A Bunge, empresa que representa cerca de 10% do mercado global de açúcar, irá maximizar a produção de etanol nas usinas do grupo. A informação é da Bloomberg que conversou com o presidente da companhia, Alberto Weisser. O etanol responde atualmente por cerca de 65% da mistura nas oito usinas sucroalcooleiras da Bunge. O índice apresenta um aumento significativo na comparação com fevereiro, quando a proporção era de 59% de etanol e 41% de açúcar.
O motivo da safra mais alcooleira está associado à remuneração que os derivados da cana oferecem atualmente, com vantagem para o carburante. De acordo com a análise do veículo norte-americano, os preços do etanol estão em elevação após o reajuste do preço da gasolina, o recente anúncio da redução de impostos sobre etanol e aumentou a taxa do anidro misturado à gasolina, que retoma os 25% a partir de maio. Além disso, no decorrer de seis meses o preço do etanol anidro no mercado spot cresceu 25%, enquanto o açúcar bruto negociado em Nova York caiu 12%.
Na indústria canavieira desde 2007, a empresa esforçou-se no ano passado para manter sua capacidade total de 21 milhões de toneladas por causa de baixos rendimentos de cana-de-açúcar e dos preços do etanol.
Em 2012, o segmento de açúcar e bioenergia foi responsável por 7,6% das vendas da Bunge. Neste trimestre ela obteve um lucro de US$ 23 milhões (sem juros e impostos), ante um prejuízo de US$ 33 milhões de dólares no mesmo período do ano passado. O segmento ajudou também uma recuperação no relatório de lucros do primeiro trimestre quando foi auferido US$ 1,15 por ação, superando os US$ 0,91 na média estimados por dez analistas consultados pela Bloomberg.
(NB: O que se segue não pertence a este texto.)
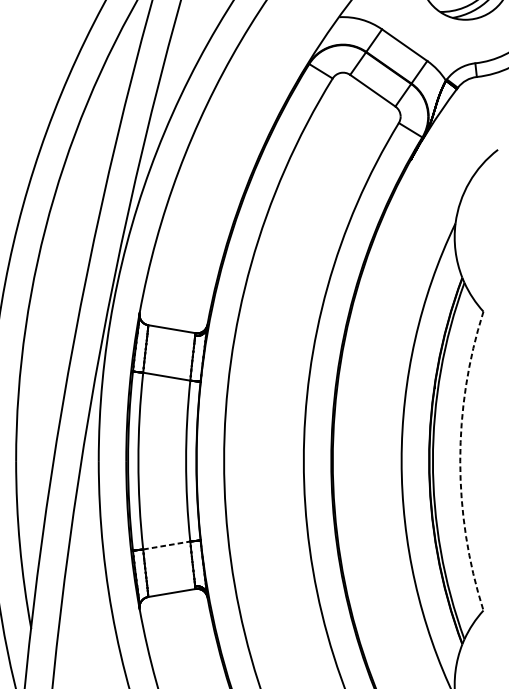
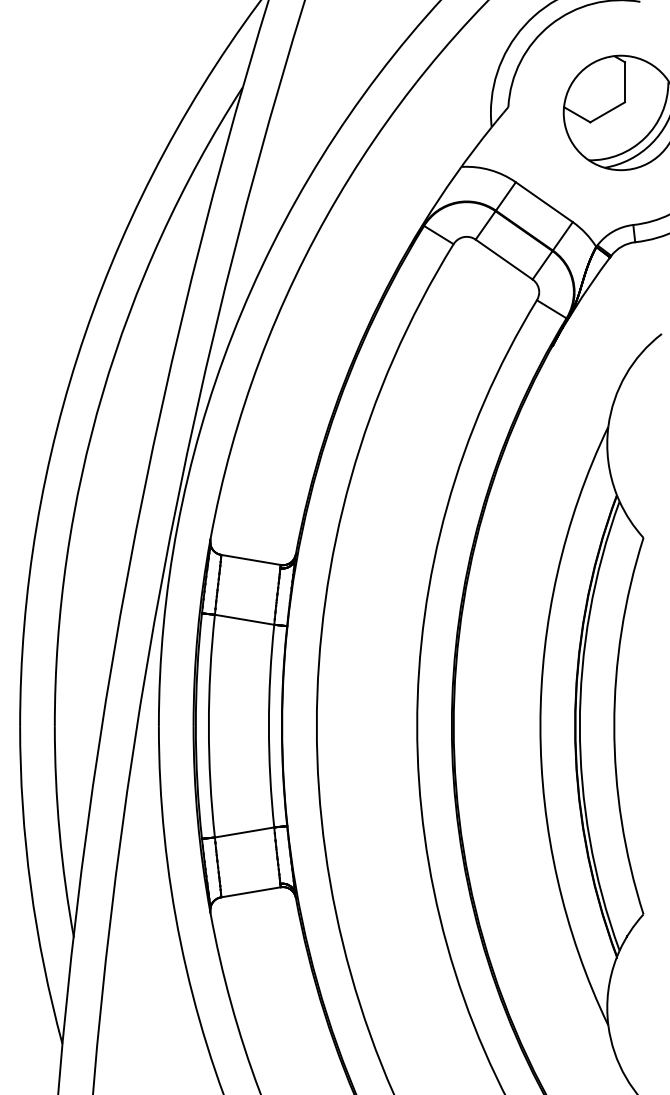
arc: (460, 461) -> (614, 726), dashed -> solid
line: (167, 545) -> (245, 832), dashed -> solid

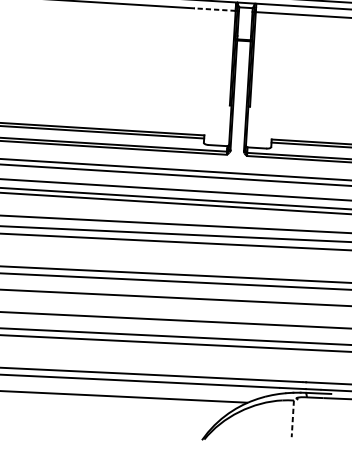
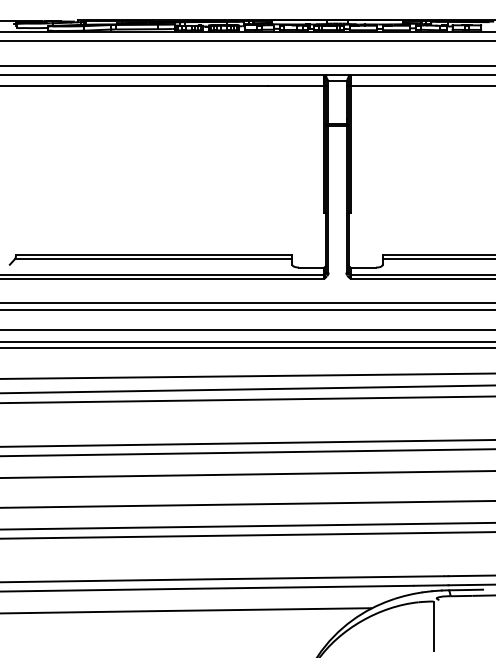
line: (215, 9) -> (296, 86), dashed -> solid
line: (292, 419) -> (433, 626), dashed -> solid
A Bunge está focada na redução dos custos em suas usinas e tem ampliado a plantação de cana, a cogeração e priorizado a aquisição de matéria-prima e arrendamento de terras que sejam próximas das plantas industriais. O aumento da produtividade também está no alvo com a plantação e renovação dos canaviais. No ano passado foram plantados 70 mil hectares de cana e este ano a perspectiva é de outros 60 mil hectares.
De acordo com anúncio feito pela companhia em fevereiro, Weisser vai deixar o cargo em junho e será substituído por Soren Schroder, o chefe da unidade norte-americana da Bunge.